◆ Data for this task
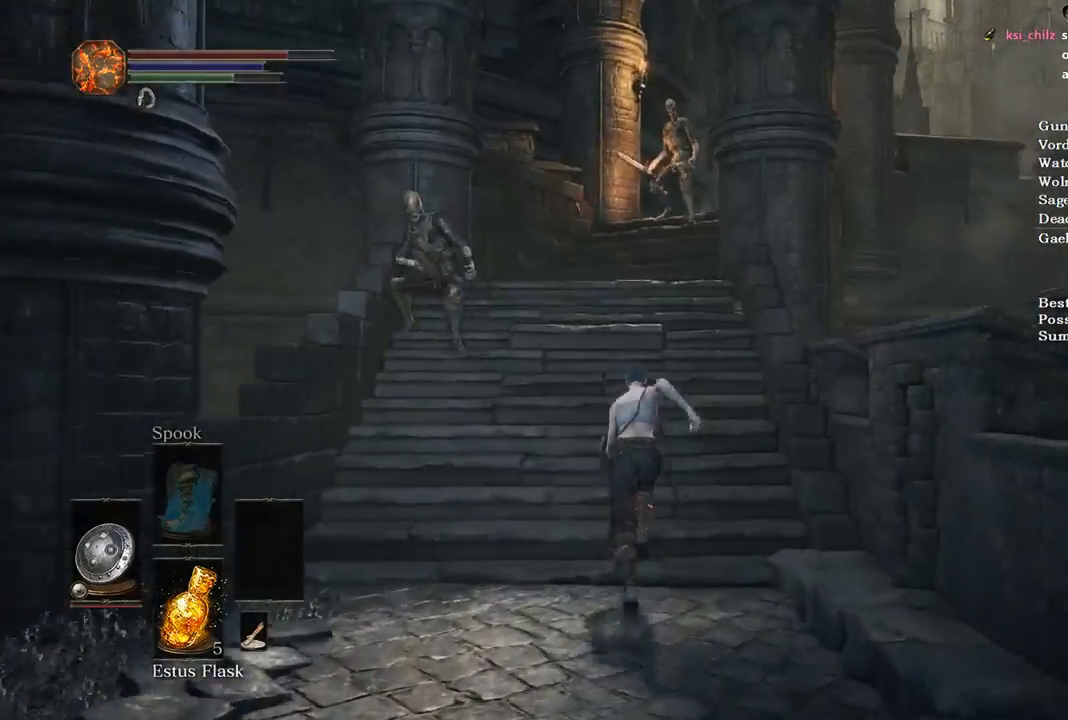
{"buttons": ["B", "L1"], "left_stick": "up", "right_stick": "down", "events": [[433, "right_stick", "down"]]}
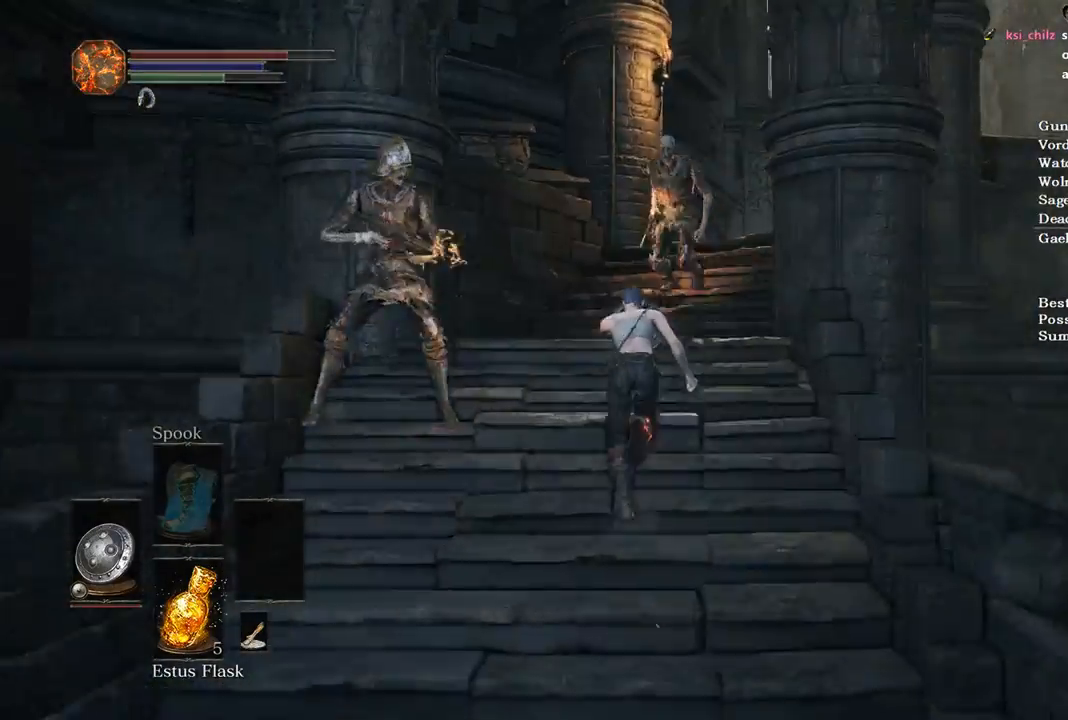
{"buttons": ["B", "L1"], "left_stick": "up", "right_stick": "down-right", "events": [[133, "right_stick", "down-right"]]}
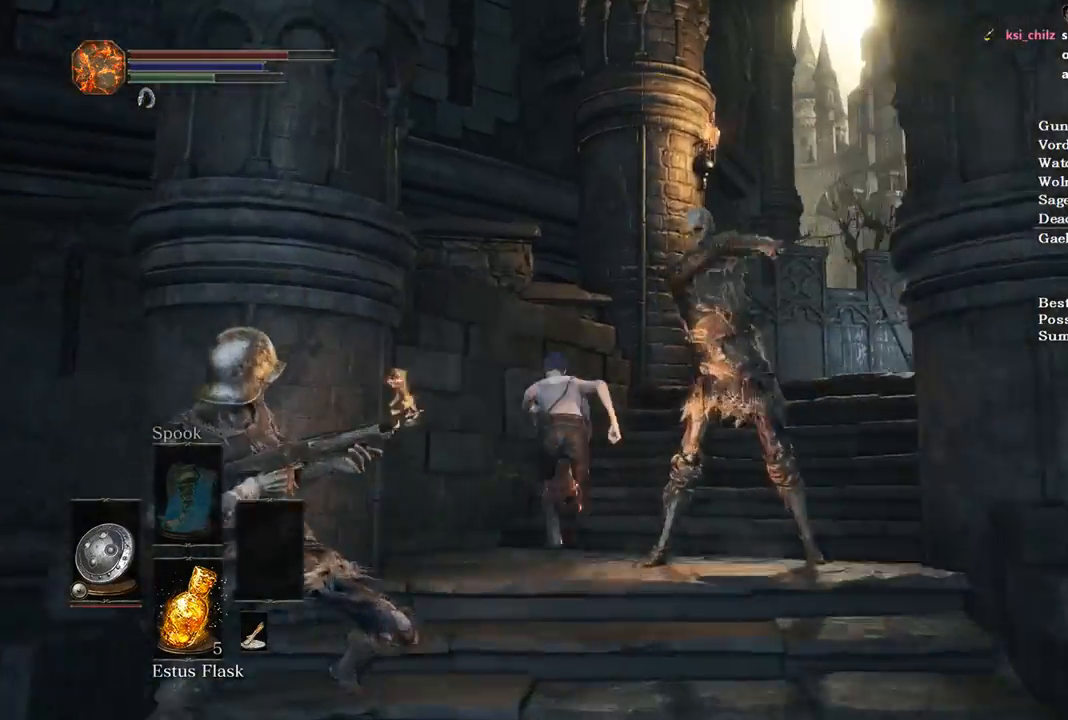
{"buttons": ["B", "L1"], "left_stick": "up-right", "right_stick": "down-right", "events": [[233, "left_stick", "up-right"]]}
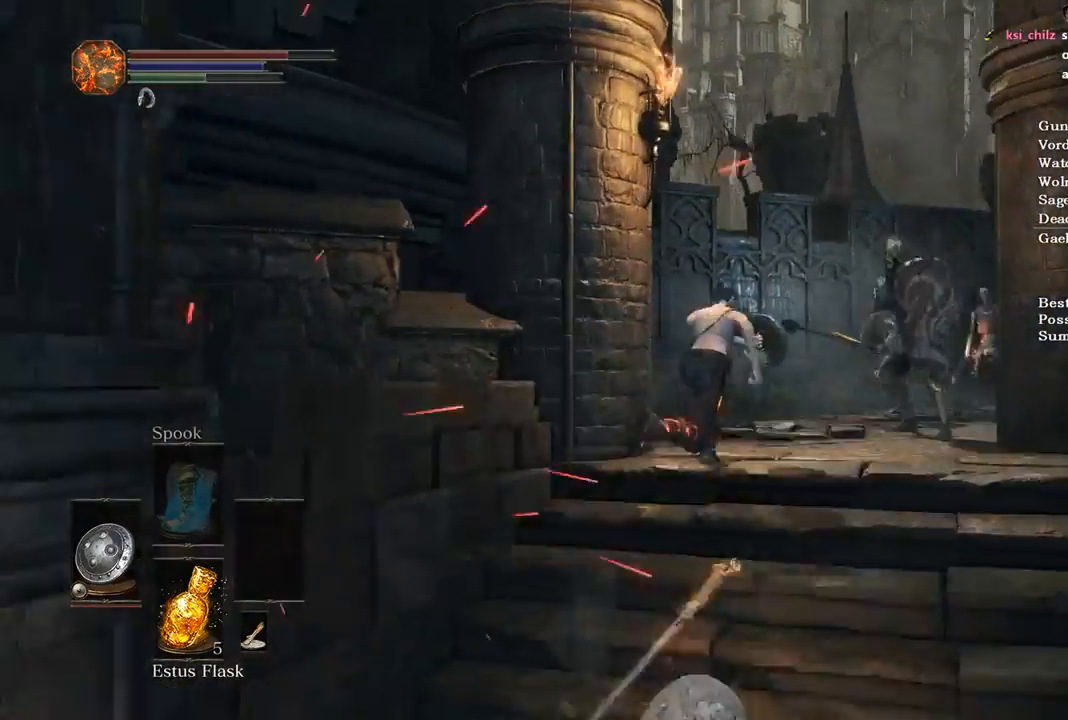
{"buttons": ["B", "L1"], "left_stick": "up", "right_stick": "down-right", "events": [[33, "left_stick", "up"]]}
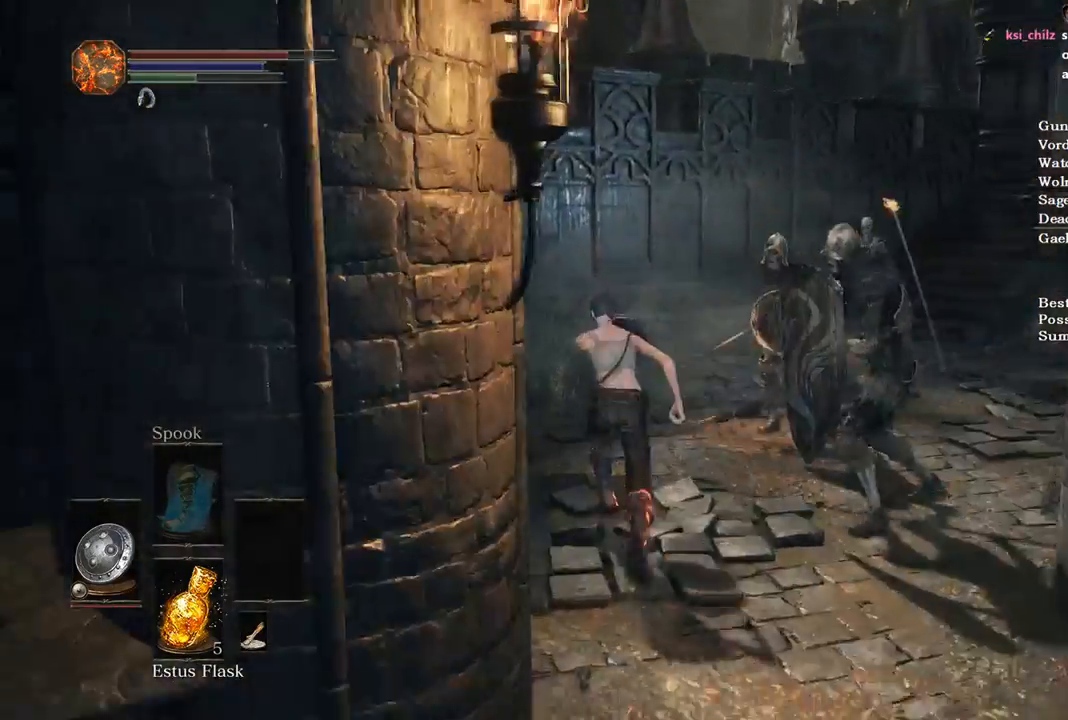
{"buttons": ["B", "L1", "L2"], "left_stick": "up-right", "right_stick": "down", "events": [[367, "right_stick", "down"], [433, "left_stick", "up-right"], [467, "L2", "down"]]}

◆ Your assignment
Return each entry exactly as it appears above, but exclude the pictures.

◆ Solution
{"buttons": ["B", "L1"], "left_stick": "up", "right_stick": "down", "events": [[433, "right_stick", "down"]]}
{"buttons": ["B", "L1"], "left_stick": "up", "right_stick": "down-right", "events": [[133, "right_stick", "down-right"]]}
{"buttons": ["B", "L1"], "left_stick": "up-right", "right_stick": "down-right", "events": [[233, "left_stick", "up-right"]]}
{"buttons": ["B", "L1"], "left_stick": "up", "right_stick": "down-right", "events": [[33, "left_stick", "up"]]}
{"buttons": ["B", "L1", "L2"], "left_stick": "up-right", "right_stick": "down", "events": [[367, "right_stick", "down"], [433, "left_stick", "up-right"], [467, "L2", "down"]]}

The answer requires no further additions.